CountEmissions 2: Detailed, derived, or modeled data
To calculate emissions and allocate them to shipments, data is needed. That seems simple, because it is data of the basis of business operations: how much energy/fuel has been used by a means of transport (vehicle/vessel), and what has been transported by that vehicle (quantity, origin and destination)? In practice, it is sometimes difficult to extract that data from different systems and link it together.
It becomes even more difficult if charters are used last-minute, to get data from those parties. In highly developed countries, many companies already have quite a few IT systems from which data can be extracted, and service providers who can arrange this. However, this is far from being the case everywhere in the world at that level: sometimes there is hardly any data available, or it is cumbersome or too expensive to collect it.
The CountEmissions proposal and the ISO standard take this into account. It talks about primary data and secondary data, about the difference between measuring, deducing and modeling.

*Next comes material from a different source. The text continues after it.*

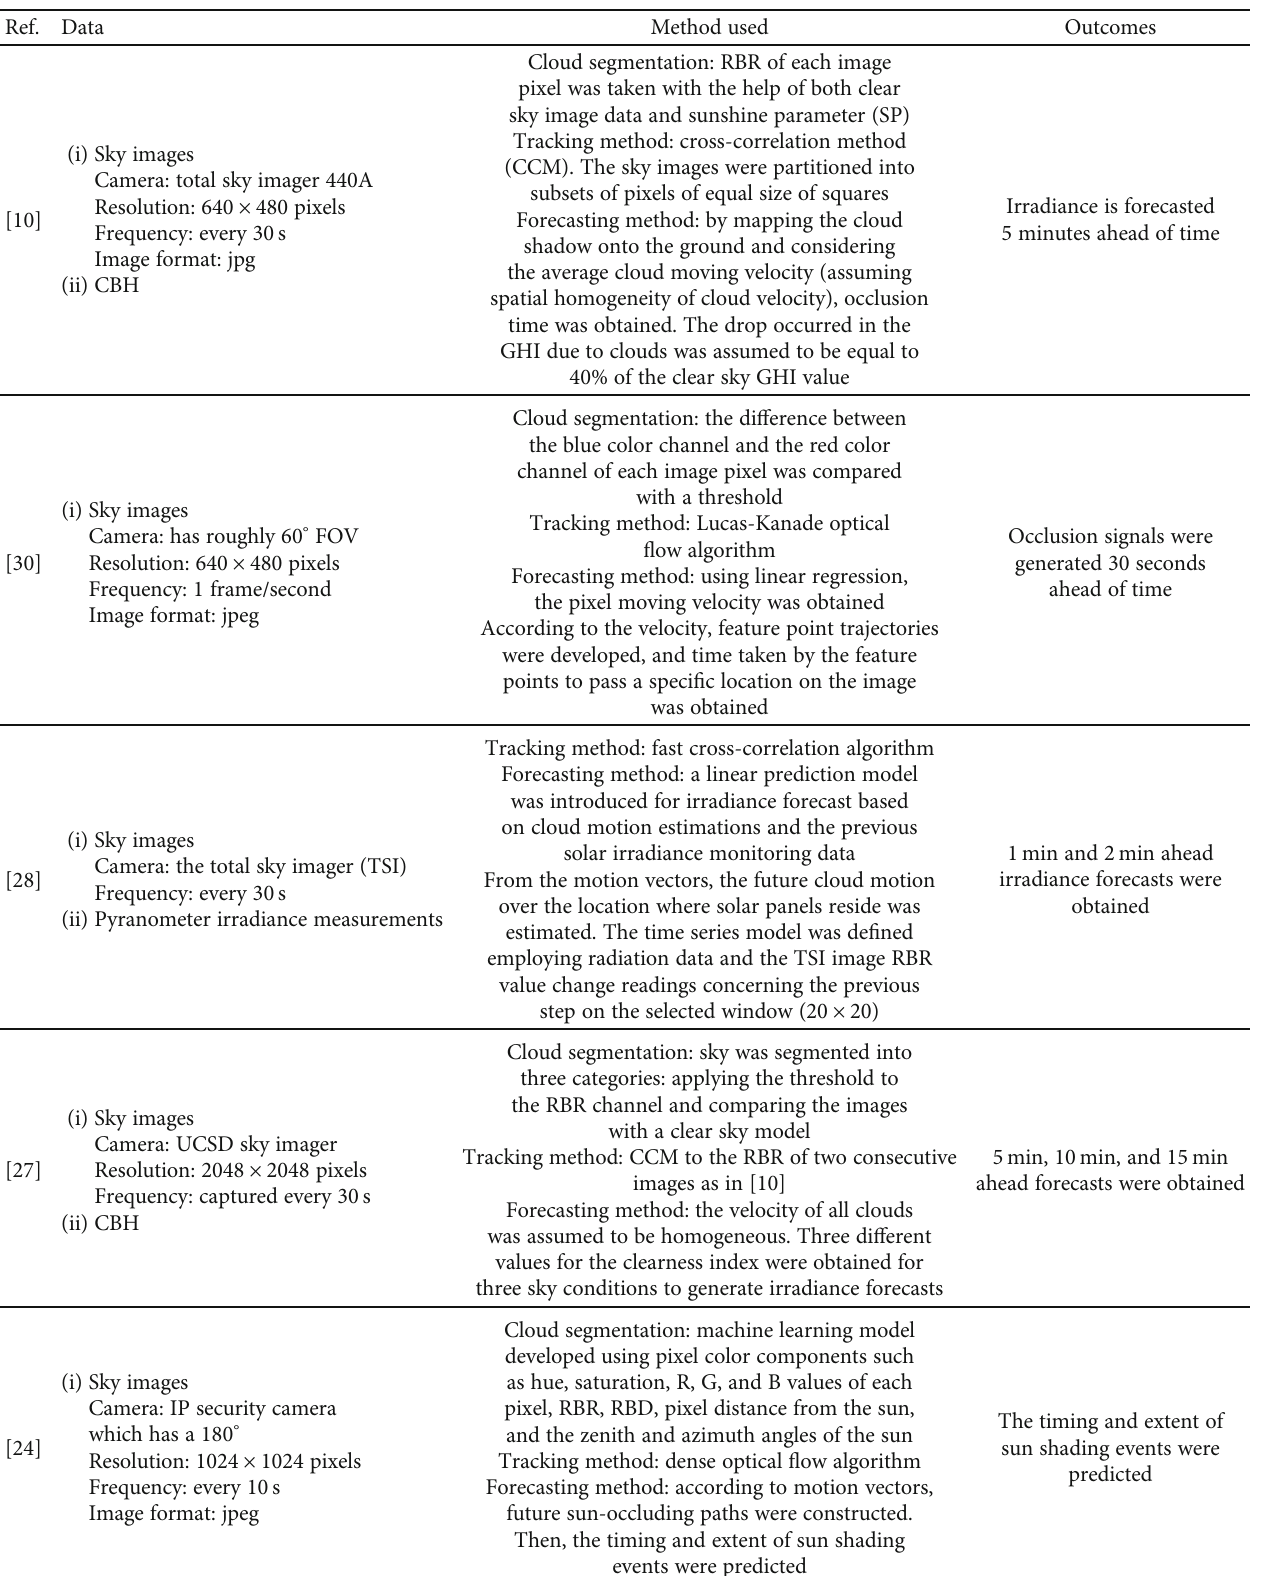
Table 1: Details of the sky image-based forecasting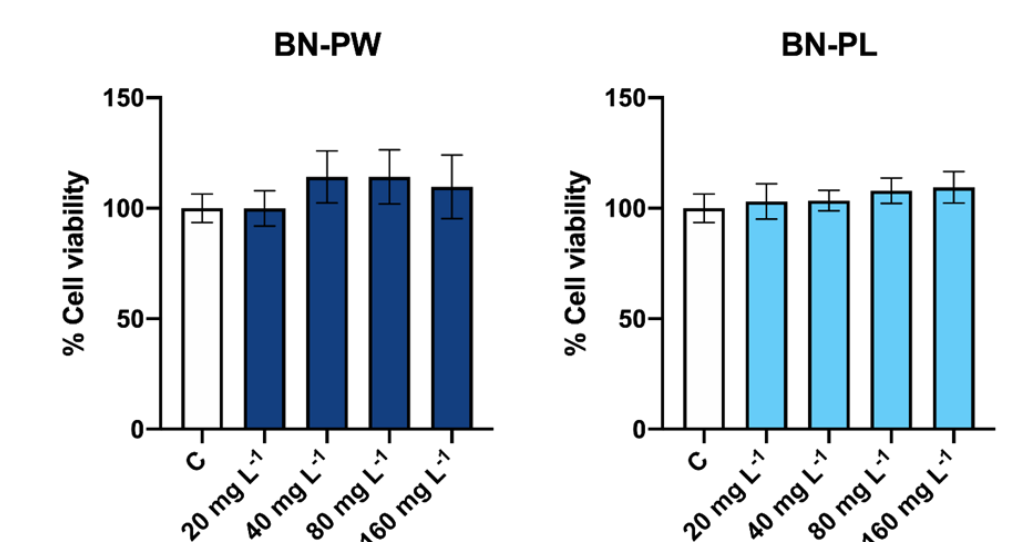
Figure 6. Human lung carcinoma (A549) cells viability after exposure to different concentrations of BN-PW and BN-PL. “C” corresponds to non-exposed cells. Two independent experiments, employing three technical replicates per exposure condition tested, were performed. One-way ANOVA followed by the Dunnett post hoc test was done to compare every mean with that of the control, and considered significant at p ≤ 0.05.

The experience of the Top Sector Logistics shows that you can work with 4 classes of data quality, if you let them work explicitly in the calculations.
The 4 classes are:
- Primary data, detailed
- Measured fuel, good data on shipments, per day or week per vehicle
- Primary data, aggregated
- Measured fuel, good data on shipments, over a longer period of time and several vehicles together
- Route and vehicle translated into fuel based on standard consumption, good data on shipments, over a longer period of time and several vehicles together
- Secondary data, derived
- Data on shipments (detailed or aggregated), fuel consumption derived from shipment information (expected route, number of km’s driven) and common type of vehicle
- Data on shipments, use of CI’s measured at fellow companies in the same subsector
- Secondary data, Modeled
- Data on shipments (detailed or aggregated), fuel consumption derived from shipment information (route planner) and common type of vehicle, and general information
If each input number is labeled which class it is, the software that does the calculations can take that into account. The outcome (emissions of a shipment in the chain) can then show which percentage of the emissions are based on primary data, and which on secondary data. This way you can always start, see what the big contributions are, and improve along the way.